§ **Page text**:
— START —

Content from the Brookings-Tsinghua Public Policy Center is now archived. Since October 1, 2020, Brookings has maintained a limited partnership with Tsinghua University School of Public Policy and Management that is intended to facilitate jointly organized dialogues, meetings, and/or events.

It is generally agreed that housing bubble of the United States at the turn of this century led to the unprecedented global financial crisis and subsequent great recession. Among many theories which attempt to explain reasons for the real estate bubble and the following financial crisis, the hypothesis of global saving glut suggested by Ben S. Bernanke (2005, 2007, 2009, 2010, 2011), a Distinguished Fellow at Brookings Institution and former Chairman of the Board of Governors of the Federal Reserve System, is a most influential yet controversial one.

— END —

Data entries
— START —

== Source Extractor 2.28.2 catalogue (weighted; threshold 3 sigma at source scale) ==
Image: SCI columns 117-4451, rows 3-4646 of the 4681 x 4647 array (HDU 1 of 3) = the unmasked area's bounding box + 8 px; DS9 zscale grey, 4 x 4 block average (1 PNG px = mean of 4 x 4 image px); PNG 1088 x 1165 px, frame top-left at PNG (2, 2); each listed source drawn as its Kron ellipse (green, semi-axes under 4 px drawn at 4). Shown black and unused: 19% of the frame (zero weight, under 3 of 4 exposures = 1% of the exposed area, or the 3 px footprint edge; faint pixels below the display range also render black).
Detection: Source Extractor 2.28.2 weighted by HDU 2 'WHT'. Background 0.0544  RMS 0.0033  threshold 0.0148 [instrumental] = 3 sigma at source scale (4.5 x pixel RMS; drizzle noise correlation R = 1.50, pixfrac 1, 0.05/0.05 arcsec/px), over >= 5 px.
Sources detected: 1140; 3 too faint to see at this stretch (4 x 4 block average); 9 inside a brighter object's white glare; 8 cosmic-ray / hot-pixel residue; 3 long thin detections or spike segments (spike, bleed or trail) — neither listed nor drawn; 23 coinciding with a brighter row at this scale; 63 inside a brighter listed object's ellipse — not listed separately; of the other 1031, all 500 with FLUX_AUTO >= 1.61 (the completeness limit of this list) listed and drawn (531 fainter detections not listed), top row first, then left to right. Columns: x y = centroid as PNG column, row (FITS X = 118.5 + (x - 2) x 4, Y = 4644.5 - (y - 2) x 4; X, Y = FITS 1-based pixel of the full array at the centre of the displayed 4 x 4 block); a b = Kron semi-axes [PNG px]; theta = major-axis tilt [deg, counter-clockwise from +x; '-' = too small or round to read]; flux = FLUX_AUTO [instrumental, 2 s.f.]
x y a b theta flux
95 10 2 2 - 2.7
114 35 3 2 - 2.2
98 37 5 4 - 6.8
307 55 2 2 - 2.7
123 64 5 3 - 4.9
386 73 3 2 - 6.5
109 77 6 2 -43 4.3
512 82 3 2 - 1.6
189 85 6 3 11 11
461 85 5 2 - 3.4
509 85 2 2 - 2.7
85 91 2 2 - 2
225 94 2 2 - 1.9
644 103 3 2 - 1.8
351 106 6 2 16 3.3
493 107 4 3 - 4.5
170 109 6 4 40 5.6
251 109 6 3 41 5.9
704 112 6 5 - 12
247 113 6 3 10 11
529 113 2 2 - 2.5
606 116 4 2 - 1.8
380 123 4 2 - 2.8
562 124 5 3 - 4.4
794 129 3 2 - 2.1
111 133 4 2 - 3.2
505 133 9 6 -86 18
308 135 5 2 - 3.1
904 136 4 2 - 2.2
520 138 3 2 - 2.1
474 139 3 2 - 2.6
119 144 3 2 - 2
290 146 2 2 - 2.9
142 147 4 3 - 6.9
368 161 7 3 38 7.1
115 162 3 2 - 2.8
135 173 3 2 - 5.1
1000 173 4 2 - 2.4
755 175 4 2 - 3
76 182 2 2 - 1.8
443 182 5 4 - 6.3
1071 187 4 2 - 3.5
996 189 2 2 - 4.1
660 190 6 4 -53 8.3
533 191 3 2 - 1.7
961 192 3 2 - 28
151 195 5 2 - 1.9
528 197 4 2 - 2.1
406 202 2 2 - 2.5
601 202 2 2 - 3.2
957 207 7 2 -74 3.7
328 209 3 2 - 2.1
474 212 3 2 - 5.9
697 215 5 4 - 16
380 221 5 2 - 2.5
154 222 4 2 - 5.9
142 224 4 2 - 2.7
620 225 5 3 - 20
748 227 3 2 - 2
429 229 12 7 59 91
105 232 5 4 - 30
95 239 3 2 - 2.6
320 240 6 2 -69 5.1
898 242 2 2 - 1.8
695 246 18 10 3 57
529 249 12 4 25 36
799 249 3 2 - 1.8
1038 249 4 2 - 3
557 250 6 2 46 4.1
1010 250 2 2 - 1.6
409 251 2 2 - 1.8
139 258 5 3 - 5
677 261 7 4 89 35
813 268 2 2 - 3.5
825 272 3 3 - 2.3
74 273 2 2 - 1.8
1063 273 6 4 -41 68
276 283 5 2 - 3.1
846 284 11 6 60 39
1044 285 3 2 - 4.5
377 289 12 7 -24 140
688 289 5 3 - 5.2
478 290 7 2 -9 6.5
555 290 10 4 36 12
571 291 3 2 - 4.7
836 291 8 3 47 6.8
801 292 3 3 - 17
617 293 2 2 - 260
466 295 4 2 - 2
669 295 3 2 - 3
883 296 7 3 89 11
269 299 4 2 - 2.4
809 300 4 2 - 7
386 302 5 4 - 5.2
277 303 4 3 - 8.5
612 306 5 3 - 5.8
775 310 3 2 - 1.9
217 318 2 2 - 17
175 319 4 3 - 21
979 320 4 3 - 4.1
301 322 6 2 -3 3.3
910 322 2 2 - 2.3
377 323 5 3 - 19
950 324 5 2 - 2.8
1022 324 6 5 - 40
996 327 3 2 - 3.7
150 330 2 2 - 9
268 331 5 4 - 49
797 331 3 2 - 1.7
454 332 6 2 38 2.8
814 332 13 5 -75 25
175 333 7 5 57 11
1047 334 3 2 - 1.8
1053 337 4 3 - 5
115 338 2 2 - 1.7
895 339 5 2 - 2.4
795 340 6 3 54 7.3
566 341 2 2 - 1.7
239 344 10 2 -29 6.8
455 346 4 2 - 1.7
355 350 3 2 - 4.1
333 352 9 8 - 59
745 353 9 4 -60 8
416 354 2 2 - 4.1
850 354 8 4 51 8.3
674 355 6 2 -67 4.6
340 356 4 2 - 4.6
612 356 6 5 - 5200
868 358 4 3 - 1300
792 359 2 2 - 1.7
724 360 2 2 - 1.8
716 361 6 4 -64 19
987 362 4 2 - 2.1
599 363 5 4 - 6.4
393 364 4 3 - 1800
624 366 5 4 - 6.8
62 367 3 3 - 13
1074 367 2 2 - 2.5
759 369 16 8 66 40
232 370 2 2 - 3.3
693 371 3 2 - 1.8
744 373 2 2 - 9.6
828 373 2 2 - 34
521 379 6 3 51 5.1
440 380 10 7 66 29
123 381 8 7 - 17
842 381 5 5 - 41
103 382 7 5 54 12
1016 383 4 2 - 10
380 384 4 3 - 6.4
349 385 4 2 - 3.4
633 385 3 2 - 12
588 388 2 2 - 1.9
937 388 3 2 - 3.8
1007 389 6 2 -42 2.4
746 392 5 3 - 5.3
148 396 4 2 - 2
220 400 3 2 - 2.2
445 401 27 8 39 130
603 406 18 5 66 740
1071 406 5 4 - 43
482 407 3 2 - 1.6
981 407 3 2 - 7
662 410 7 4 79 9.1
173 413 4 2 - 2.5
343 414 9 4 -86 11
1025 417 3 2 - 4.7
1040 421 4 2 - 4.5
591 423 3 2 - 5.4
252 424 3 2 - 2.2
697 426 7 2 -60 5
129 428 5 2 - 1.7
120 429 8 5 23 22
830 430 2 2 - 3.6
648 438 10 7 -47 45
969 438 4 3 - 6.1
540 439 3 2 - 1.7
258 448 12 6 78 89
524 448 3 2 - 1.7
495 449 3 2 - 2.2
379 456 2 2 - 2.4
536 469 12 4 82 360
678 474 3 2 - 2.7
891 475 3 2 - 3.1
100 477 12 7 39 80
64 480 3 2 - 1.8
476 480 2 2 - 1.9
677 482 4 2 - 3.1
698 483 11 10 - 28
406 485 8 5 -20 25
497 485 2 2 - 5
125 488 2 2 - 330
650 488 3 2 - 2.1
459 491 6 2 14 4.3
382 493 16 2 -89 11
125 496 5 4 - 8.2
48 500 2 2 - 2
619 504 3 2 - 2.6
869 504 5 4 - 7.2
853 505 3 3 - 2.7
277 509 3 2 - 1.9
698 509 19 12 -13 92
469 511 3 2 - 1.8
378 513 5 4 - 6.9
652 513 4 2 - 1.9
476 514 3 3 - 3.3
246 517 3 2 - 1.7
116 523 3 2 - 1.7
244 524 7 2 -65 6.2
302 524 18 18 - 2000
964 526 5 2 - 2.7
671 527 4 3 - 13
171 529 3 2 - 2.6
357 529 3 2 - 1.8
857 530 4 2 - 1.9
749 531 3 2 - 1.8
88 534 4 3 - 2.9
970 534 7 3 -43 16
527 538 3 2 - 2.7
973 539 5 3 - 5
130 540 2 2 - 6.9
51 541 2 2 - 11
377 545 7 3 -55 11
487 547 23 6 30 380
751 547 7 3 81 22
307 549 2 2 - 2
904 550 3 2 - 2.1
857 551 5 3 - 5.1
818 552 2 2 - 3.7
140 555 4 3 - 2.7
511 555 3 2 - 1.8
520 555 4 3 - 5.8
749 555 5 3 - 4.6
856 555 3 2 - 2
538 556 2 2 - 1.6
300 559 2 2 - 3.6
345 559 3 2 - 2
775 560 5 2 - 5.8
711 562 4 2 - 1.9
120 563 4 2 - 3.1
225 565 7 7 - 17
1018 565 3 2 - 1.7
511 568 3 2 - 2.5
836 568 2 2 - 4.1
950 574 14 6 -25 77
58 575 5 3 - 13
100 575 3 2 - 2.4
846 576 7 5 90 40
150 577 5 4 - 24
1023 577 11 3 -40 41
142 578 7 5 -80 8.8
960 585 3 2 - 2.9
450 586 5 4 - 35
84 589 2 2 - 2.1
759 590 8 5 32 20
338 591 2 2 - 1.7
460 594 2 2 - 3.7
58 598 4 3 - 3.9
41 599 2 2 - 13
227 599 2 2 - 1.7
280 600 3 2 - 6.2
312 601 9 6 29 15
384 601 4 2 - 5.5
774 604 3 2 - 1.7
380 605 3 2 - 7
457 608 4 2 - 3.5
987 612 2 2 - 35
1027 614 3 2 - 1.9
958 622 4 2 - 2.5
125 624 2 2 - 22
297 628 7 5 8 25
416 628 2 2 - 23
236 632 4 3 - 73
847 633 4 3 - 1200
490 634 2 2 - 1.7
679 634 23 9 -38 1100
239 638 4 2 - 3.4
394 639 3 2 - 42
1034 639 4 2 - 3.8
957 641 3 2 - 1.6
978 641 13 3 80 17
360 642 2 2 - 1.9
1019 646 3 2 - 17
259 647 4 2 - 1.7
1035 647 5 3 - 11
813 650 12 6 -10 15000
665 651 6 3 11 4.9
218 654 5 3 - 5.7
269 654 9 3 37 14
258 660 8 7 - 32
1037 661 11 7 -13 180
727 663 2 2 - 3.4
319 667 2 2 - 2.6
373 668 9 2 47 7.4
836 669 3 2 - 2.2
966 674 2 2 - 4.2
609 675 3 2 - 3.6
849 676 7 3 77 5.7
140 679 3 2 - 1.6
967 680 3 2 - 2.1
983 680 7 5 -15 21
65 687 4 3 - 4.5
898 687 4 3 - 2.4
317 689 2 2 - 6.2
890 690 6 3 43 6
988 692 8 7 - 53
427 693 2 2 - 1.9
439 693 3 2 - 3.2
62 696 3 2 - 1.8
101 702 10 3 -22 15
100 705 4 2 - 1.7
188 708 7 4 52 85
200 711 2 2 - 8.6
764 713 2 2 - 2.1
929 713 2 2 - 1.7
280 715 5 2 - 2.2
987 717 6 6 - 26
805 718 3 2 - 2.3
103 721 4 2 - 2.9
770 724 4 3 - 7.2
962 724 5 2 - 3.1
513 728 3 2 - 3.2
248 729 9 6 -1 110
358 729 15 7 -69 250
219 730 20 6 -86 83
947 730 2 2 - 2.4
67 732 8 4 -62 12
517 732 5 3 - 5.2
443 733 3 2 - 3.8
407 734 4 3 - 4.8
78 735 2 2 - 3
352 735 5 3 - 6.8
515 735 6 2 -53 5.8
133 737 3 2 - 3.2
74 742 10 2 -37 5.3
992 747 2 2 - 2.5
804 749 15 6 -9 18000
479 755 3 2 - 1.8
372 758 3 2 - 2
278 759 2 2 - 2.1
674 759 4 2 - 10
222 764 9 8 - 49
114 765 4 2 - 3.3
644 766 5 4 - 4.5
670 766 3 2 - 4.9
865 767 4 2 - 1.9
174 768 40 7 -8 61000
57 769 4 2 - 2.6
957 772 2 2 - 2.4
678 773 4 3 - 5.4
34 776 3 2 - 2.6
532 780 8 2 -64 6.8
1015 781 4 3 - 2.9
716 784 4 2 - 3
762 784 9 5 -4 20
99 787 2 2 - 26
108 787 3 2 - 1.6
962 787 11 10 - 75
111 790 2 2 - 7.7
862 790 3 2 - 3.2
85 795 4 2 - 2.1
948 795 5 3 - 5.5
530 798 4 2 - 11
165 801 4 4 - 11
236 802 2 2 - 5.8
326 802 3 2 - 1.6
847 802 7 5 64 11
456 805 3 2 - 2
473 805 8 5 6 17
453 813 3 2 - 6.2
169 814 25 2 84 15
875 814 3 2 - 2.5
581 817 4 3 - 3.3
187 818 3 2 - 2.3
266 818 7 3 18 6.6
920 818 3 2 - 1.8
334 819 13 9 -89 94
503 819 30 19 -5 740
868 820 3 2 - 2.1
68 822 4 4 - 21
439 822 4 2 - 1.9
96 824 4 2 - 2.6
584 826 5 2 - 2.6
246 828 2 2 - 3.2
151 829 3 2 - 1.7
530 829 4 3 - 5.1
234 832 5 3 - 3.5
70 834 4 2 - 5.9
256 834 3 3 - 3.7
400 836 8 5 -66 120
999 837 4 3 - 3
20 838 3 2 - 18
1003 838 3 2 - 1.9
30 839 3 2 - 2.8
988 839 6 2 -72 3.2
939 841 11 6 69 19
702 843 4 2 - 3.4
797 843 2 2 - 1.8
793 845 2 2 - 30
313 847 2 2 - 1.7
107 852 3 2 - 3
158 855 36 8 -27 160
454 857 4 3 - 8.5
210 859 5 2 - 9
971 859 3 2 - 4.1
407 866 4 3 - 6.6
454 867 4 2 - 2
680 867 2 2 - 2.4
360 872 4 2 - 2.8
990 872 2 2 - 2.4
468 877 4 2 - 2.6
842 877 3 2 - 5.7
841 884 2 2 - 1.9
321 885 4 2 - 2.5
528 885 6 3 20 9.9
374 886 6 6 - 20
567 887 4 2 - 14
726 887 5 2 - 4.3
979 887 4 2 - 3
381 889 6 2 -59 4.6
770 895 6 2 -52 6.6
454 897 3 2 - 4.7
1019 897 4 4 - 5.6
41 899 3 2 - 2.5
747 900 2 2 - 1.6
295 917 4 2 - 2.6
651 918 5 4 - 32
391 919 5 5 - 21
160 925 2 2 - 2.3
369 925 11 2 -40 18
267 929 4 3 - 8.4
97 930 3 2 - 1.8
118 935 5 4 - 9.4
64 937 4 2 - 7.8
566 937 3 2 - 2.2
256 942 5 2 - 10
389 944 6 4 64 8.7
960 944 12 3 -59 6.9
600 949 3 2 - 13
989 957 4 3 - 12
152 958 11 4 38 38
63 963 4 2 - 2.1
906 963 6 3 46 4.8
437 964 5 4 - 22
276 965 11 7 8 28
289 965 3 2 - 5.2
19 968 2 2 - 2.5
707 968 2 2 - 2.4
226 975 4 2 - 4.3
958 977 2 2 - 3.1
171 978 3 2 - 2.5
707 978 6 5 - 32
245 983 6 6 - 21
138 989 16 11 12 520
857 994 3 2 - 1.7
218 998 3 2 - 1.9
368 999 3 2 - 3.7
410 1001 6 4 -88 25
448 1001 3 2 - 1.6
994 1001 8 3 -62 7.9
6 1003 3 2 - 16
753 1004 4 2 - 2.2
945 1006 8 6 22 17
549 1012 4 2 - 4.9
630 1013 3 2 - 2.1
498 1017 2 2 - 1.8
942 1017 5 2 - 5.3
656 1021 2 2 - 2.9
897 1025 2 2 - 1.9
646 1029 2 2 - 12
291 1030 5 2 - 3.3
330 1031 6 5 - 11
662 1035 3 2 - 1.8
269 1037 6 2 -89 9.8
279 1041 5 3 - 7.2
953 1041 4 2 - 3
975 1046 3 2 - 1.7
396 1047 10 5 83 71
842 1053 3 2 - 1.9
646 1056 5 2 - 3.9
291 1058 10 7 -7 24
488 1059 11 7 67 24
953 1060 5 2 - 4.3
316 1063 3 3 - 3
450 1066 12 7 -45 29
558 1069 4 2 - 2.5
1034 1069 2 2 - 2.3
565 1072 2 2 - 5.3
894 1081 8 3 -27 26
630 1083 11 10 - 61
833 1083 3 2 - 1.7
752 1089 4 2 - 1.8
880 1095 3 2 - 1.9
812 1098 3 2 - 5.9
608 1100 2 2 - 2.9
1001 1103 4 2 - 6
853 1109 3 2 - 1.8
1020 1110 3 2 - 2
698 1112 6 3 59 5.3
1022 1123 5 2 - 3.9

— END —

Resume the passage on the global saving glut hypothesis and the U.S. housing bubble, beginning immediately after its final sentence. The data bear no relation to the text.

§ **The reply**:
 

Bernanke (2005) raised a concept of global saving glut and initially used it to account for the U.S. current account deficit. Then he (2007a, 2007b) claimed that the global saving glut “played an important role in the decline in long-term rates”.  Although Bernanke (2009) did not directly attribute the financial crisis to the global saving glut, he considered that “to achieve more balanced and durable economic growth and to reduce the risks of financial instability, we must avoid ever-increasing and unsustainable imbalances in trade and capital flows”.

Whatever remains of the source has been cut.